In fact, this shared exploration is where the spirit of ecumenism may well flicker into life again. Ecumenism was surging in the 60’s and 70’s with the movement toward church union, but that has withered on the vine. Denominations have dug in. The fact, however, is that today’s religious questions the real questions about salvation or destruction on this planet don’t have denominational answers any more, if indeed they ever did. So searching minds cross the denominational boundaries to explore the issues alongside others of like mind, and often people of no denomination find they can join in too without losing their integrity. I’ve seen this again and again in the SOF Network, Ephesus, Spirited Conversations, and many other groups.
These places create opportunities to engage and explore in the style of the synagogue (which of course were laypeople’s institutes), with the clergy as a valued resource rather than as controllers in the Presbyterian order beloved of Dunedinites, of course, that’s the role of the teaching elder rather than the ruling elder, so you have a head start. It’s most important not to set too many restrictions in advance it won’t be a genuine exploration if it’s already been decided what you’re allowed to discover.
As such groups quarry Scripture, do theology together while holding to a secular world view, engage their imaginations, a natural consequence is to work together on liturgies that grow out of the life of the group ( that’s using “liturgy” in its root meaning of “the work of the people”). Another is to sort out what they’d want to say in a faith statement or creed of their own which is not the same as devising a creed for the whole world and for all time.

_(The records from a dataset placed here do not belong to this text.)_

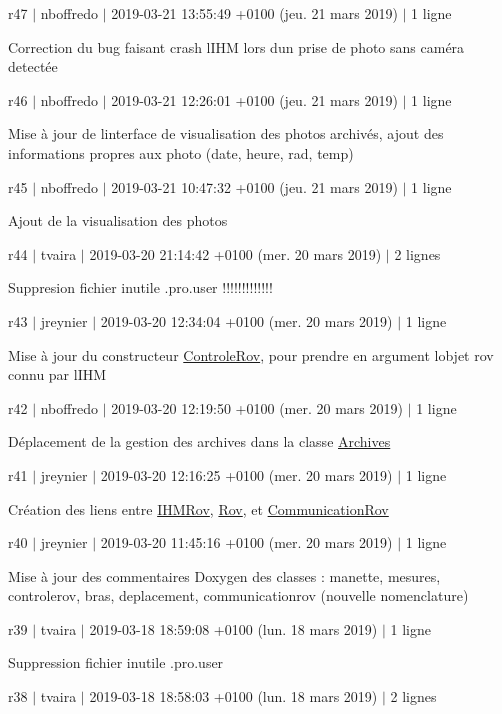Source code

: r47 $\vert$ nboffredo $\vert$ 2019-\/03-\/21 13\+:55\+:49 +0100 (jeu. 21 mars 2019) $\vert$ 1 ligne

Correction du bug faisant crash l\textquotesingle{}I\+HM lors d\textquotesingle{}un prise de photo sans caméra detectée

r46 $\vert$ nboffredo $\vert$ 2019-\/03-\/21 12\+:26\+:01 +0100 (jeu. 21 mars 2019) $\vert$ 1 ligne

Mise à jour de l\textquotesingle{}interface de visualisation des photos archivés, ajout des informations propres aux photo (date, heure, rad, temp)

r45 $\vert$ nboffredo $\vert$ 2019-\/03-\/21 10\+:47\+:32 +0100 (jeu. 21 mars 2019) $\vert$ 1 ligne

Ajout de la visualisation des photos

r44 $\vert$ tvaira $\vert$ 2019-\/03-\/20 21\+:14\+:42 +0100 (mer. 20 mars 2019) $\vert$ 2 lignes

Suppresion fichier inutile .pro.\+user !!!!!!!!!!!!!

r43 $\vert$ jreynier $\vert$ 2019-\/03-\/20 12\+:34\+:04 +0100 (mer. 20 mars 2019) $\vert$ 1 ligne

Mise à jour du constructeur \hyperlink{class_controle_rov}{Controle\+Rov}, pour prendre en argument l\textquotesingle{}objet rov connu par l\textquotesingle{}I\+HM

r42 $\vert$ nboffredo $\vert$ 2019-\/03-\/20 12\+:19\+:50 +0100 (mer. 20 mars 2019) $\vert$ 1 ligne

Déplacement de la gestion des archives dans la classe \hyperlink{class_archives}{Archives}

r41 $\vert$ jreynier $\vert$ 2019-\/03-\/20 12\+:16\+:25 +0100 (mer. 20 mars 2019) $\vert$ 1 ligne

Création des liens entre \hyperlink{class_i_h_m_rov}{I\+H\+M\+Rov}, \hyperlink{class_rov}{Rov}, et \hyperlink{class_communication_rov}{Communication\+Rov}

r40 $\vert$ jreynier $\vert$ 2019-\/03-\/20 11\+:45\+:16 +0100 (mer. 20 mars 2019) $\vert$ 1 ligne

Mise à jour des commentaires Doxygen des classes \+: manette, mesures, controlerov, bras, deplacement, communicationrov (nouvelle nomenclature)

r39 $\vert$ tvaira $\vert$ 2019-\/03-\/18 18\+:59\+:08 +0100 (lun. 18 mars 2019) $\vert$ 1 ligne

Suppression fichier inutile .pro.\+user

r38 $\vert$ tvaira $\vert$ 2019-\/03-\/18 18\+:58\+:03 +0100 (lun. 18 mars 2019) $\vert$ 2 lignes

Down the track, this approach should lead to a new architecture where all this can comfortably happen. Building more churches around the old theology seems myopic to me. It’s important that the new generation of churches should be places where members of the wider community can also engage in this search for integrity, meaning and purpose without feeling ill at ease. I would cite, for example, the journey of Marian Barnes, an atheist New Zealander whose honesty and integrity led her to affirm “God” (or Godness) while remaining true to her atheism. If her feeling is at all widespread and I know from the response to my column in the Dominion Post and the Otago Daily Times that interest in the God question is far wider than would appear from church attendance that overture is surely worth trying to build on. It’s all part of an evolution into something new, something so far undefinable.
It could well be untidy for a while. But it will happen because that’s the way we humans are, and because the questions that gather around that little word “God” have for millennia been so central to living life to the full. I believe that still holds, even in our secular world.